• **Supplied records**:
■ ■ ■ ■ ■

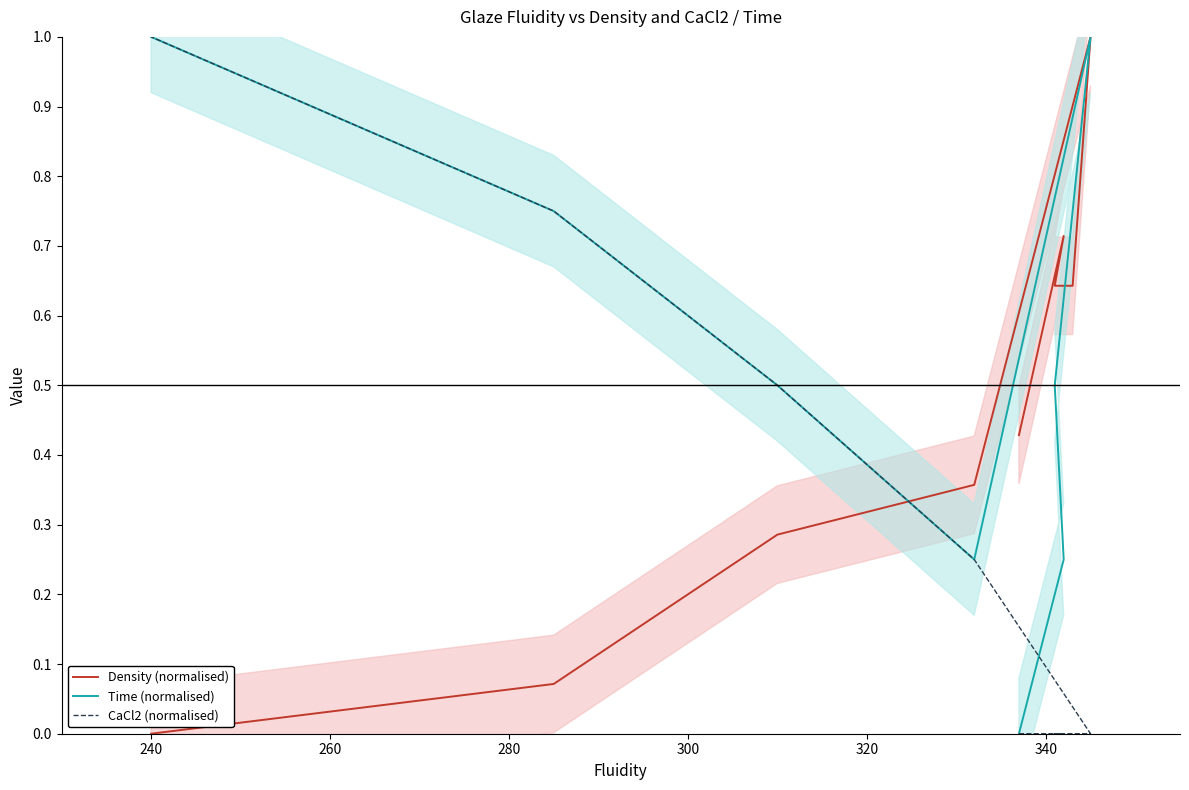

Which series has the widest spread of values?

Density (normalised)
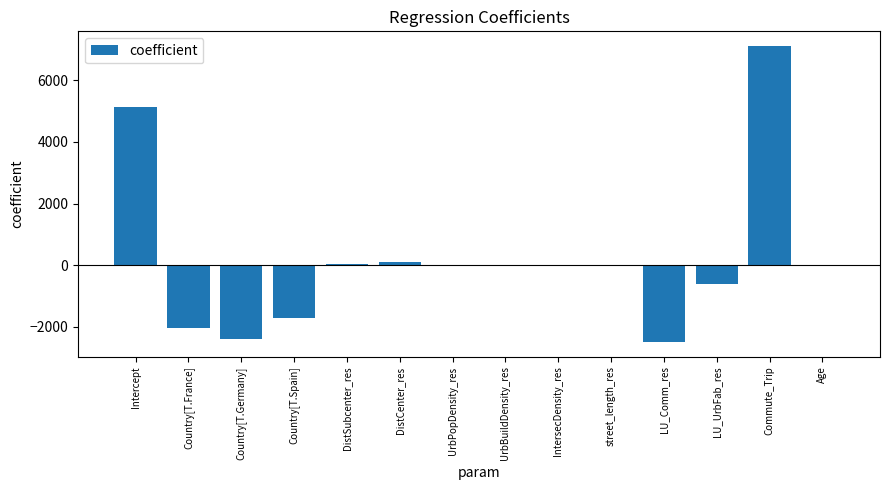

How many categories are shown in the chart?

14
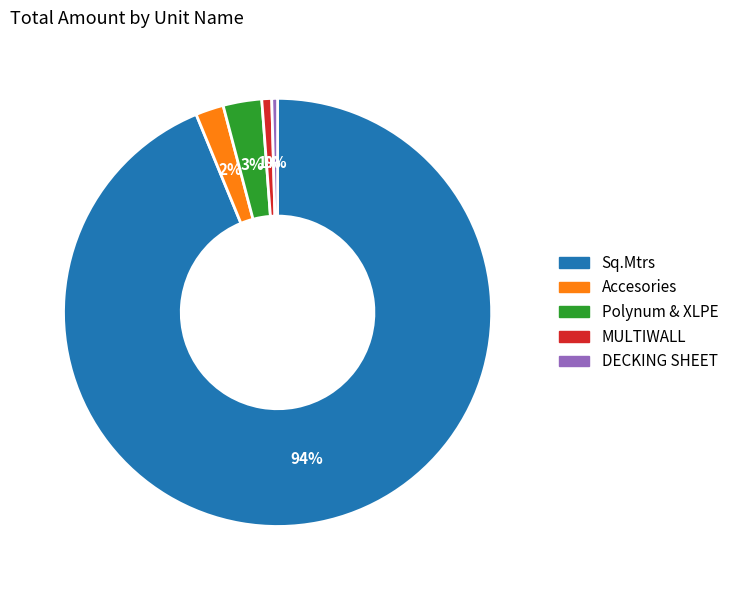

Does any single category account for the majority?

Yes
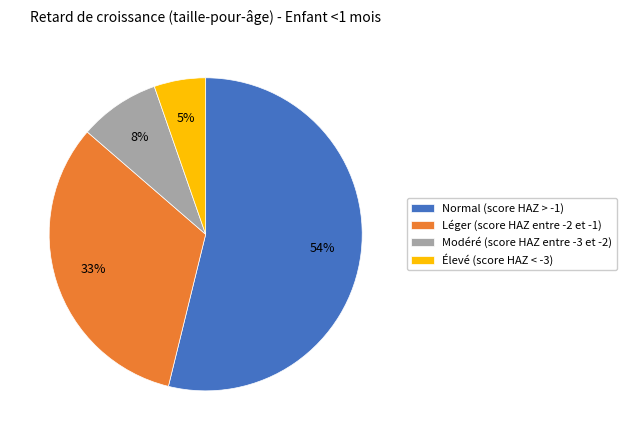

What percentage is the Modéré (score HAZ entre -3 et -2) slice, to the nearest percent?

8%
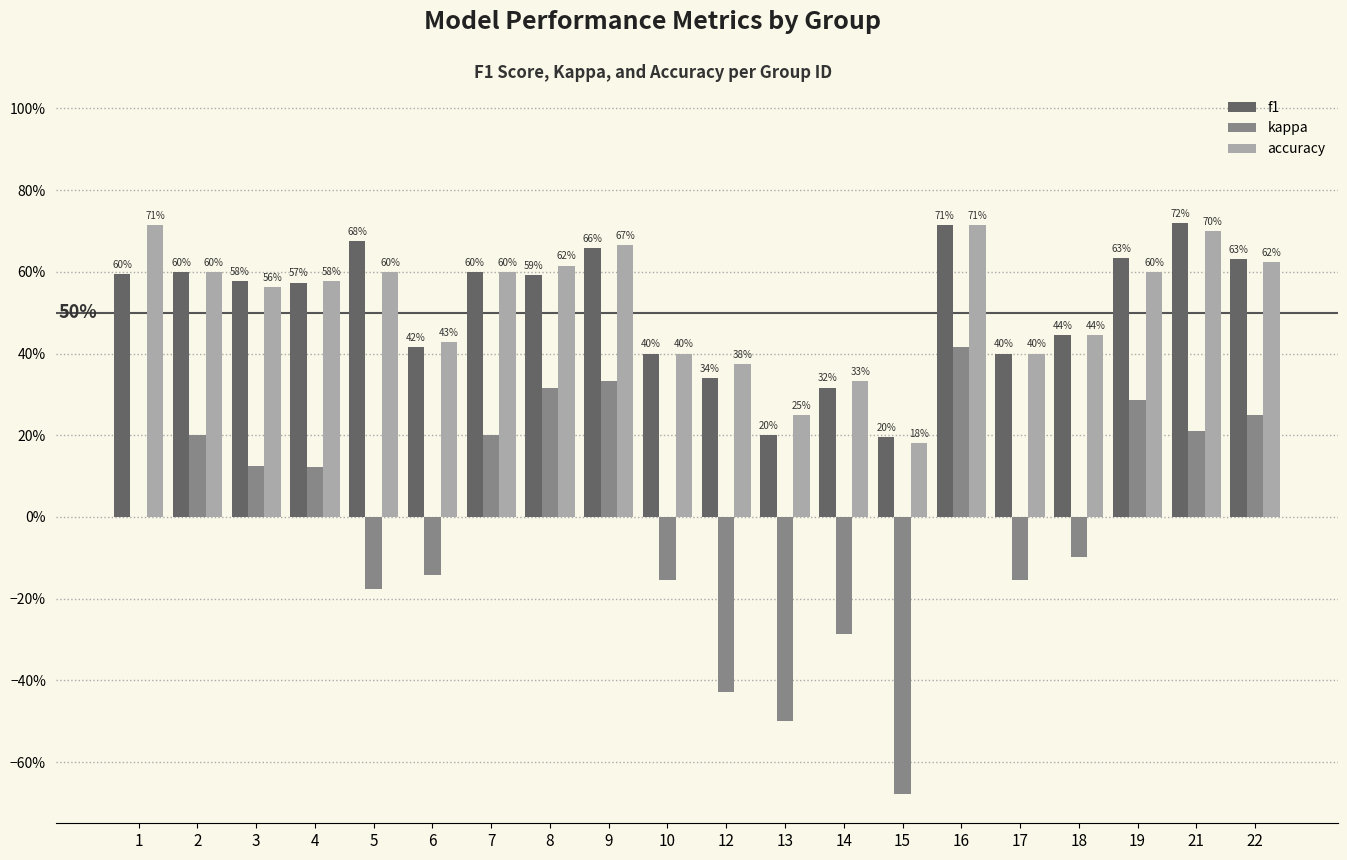

What is the sum of all f1 values?

10.3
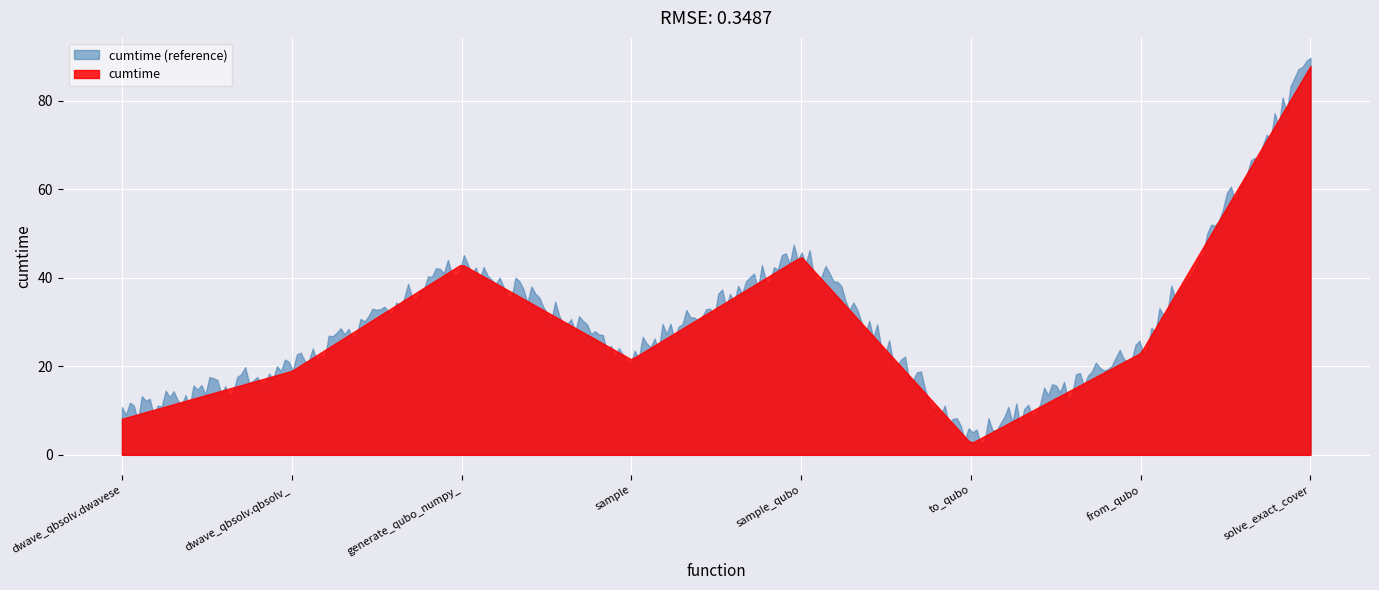

Approximately how many times larger is the value at dwave_qbsolv.qbsolv_binding.run_qbsolv compared to from_qubo?

0.8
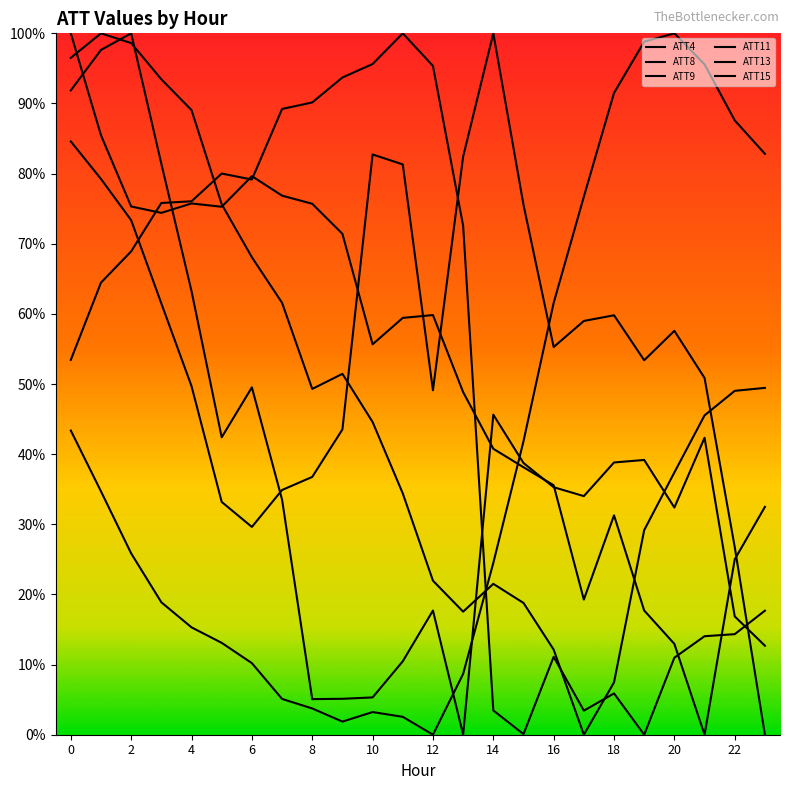

How many times do ATT8 and ATT15 cross each other?

2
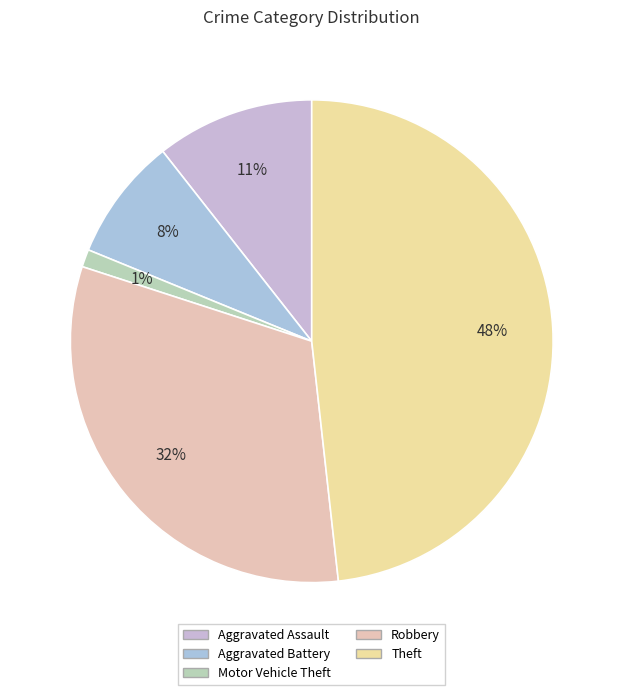

Which slice is the smallest?

Motor Vehicle Theft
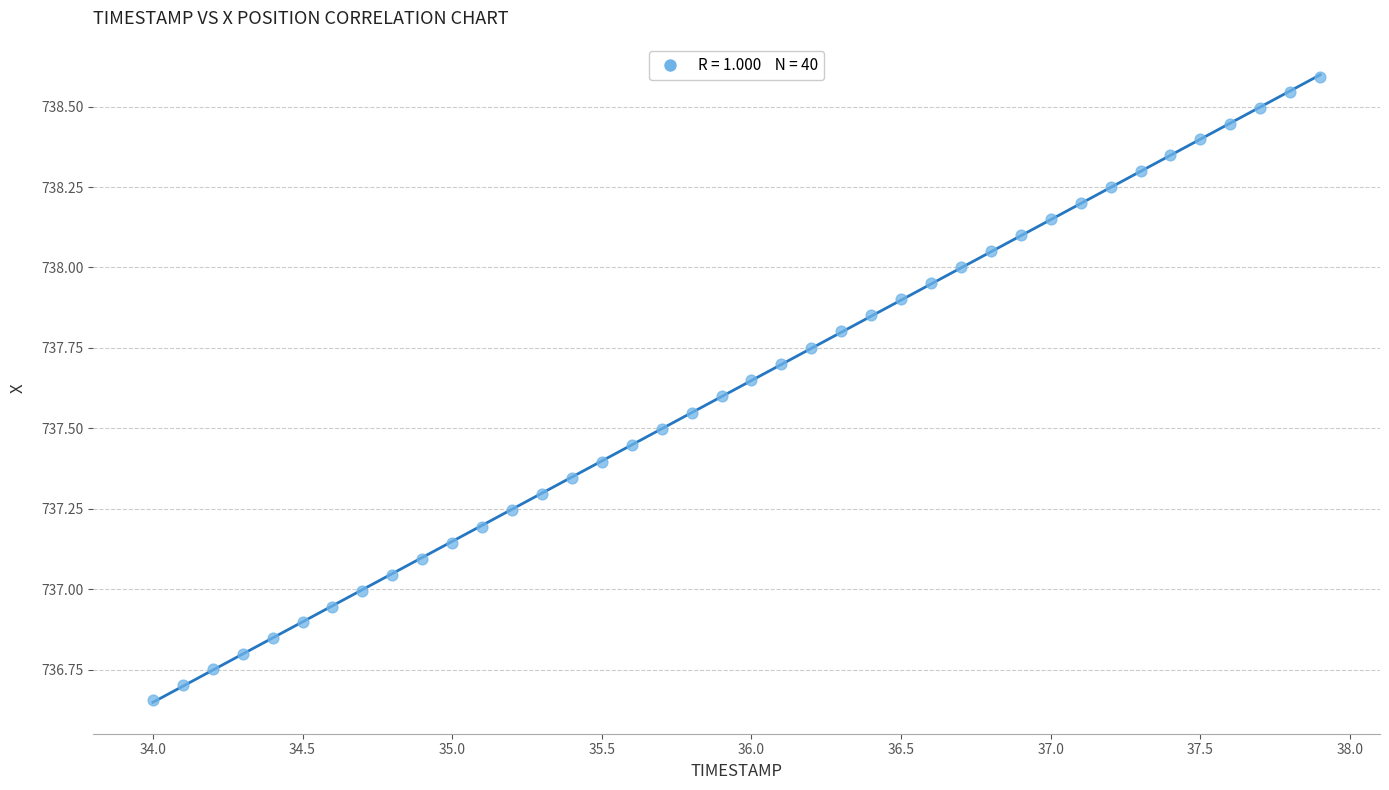

What is the range of Y values (max minus min)?

1.9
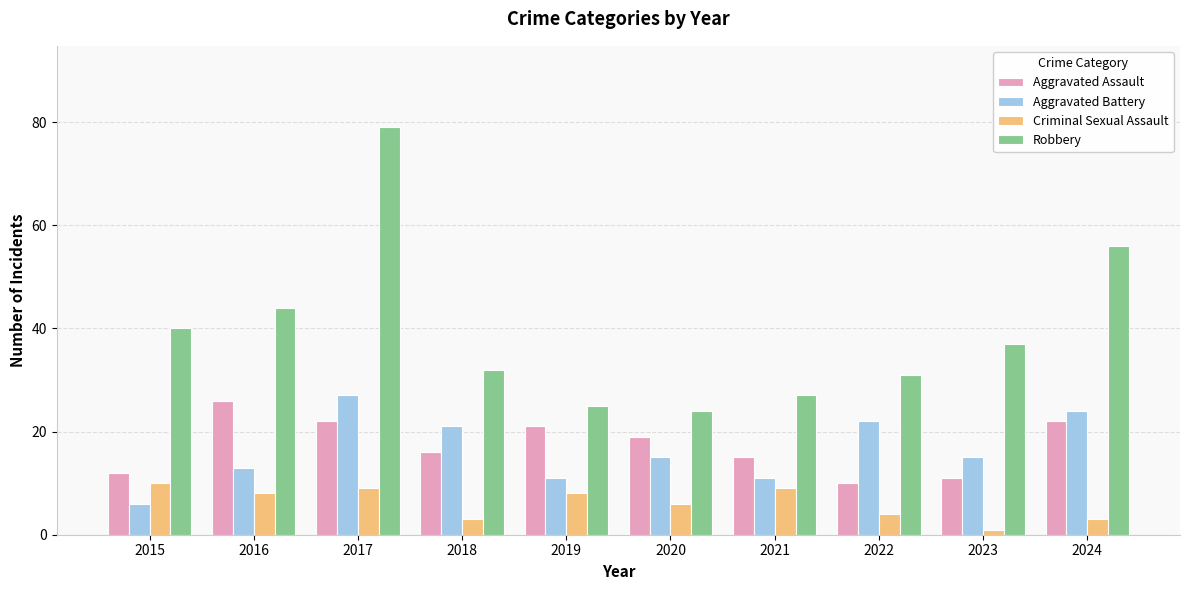

What value does the Robbery series have at 2018?

32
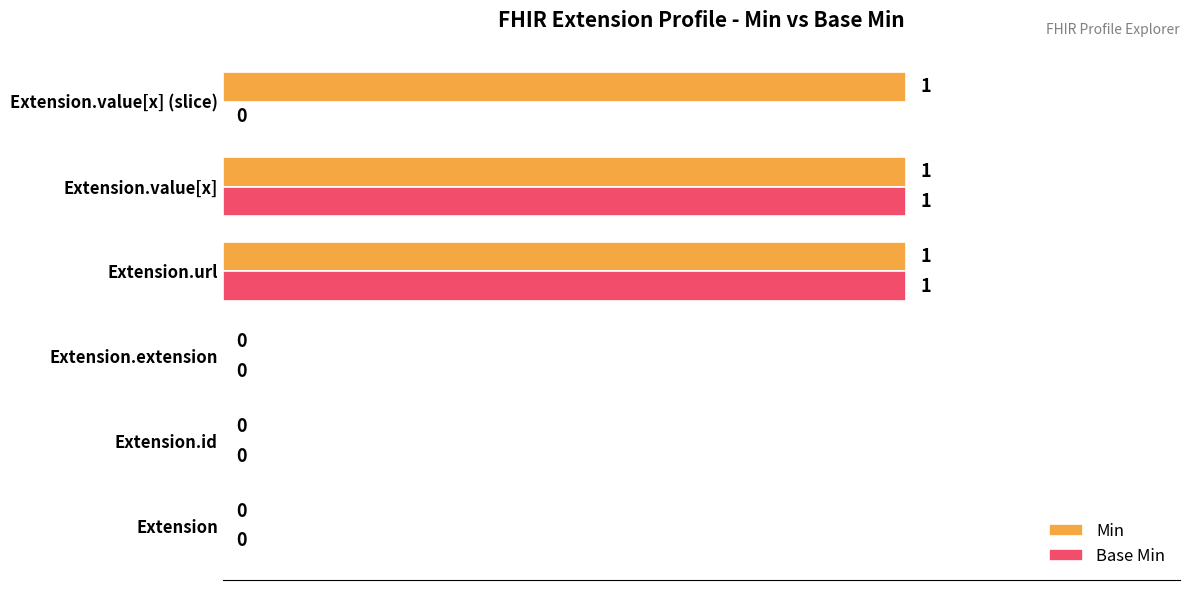

Is it true that Min equals 0 at Extension.id?

True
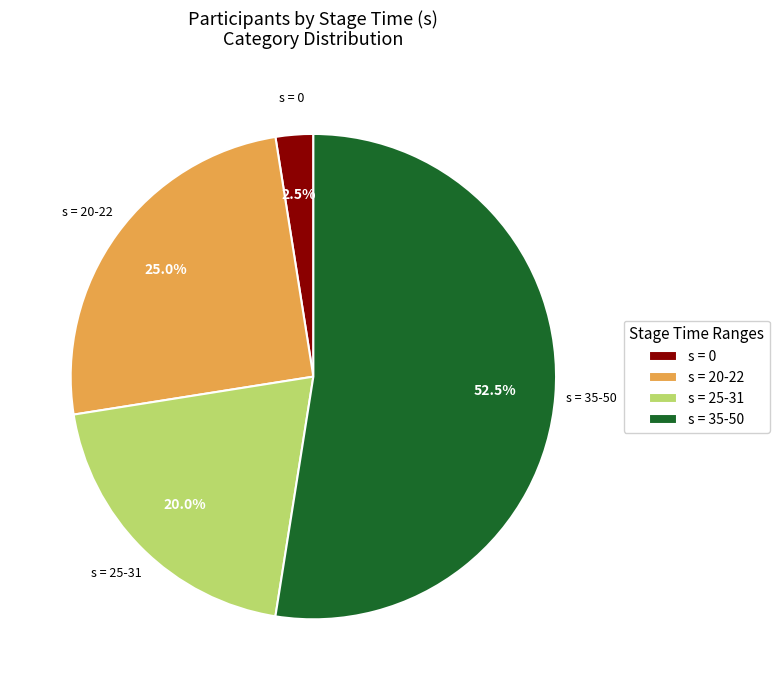

Is there a majority slice in this chart?

Yes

■ ■ ■ ■ ■

• **To-do item**: Which lines in the listing above contain the word "series"? List each of them in full.

• **Solution for this exercise**:
Which series has the widest spread of values?
What value does the Robbery series have at 2018?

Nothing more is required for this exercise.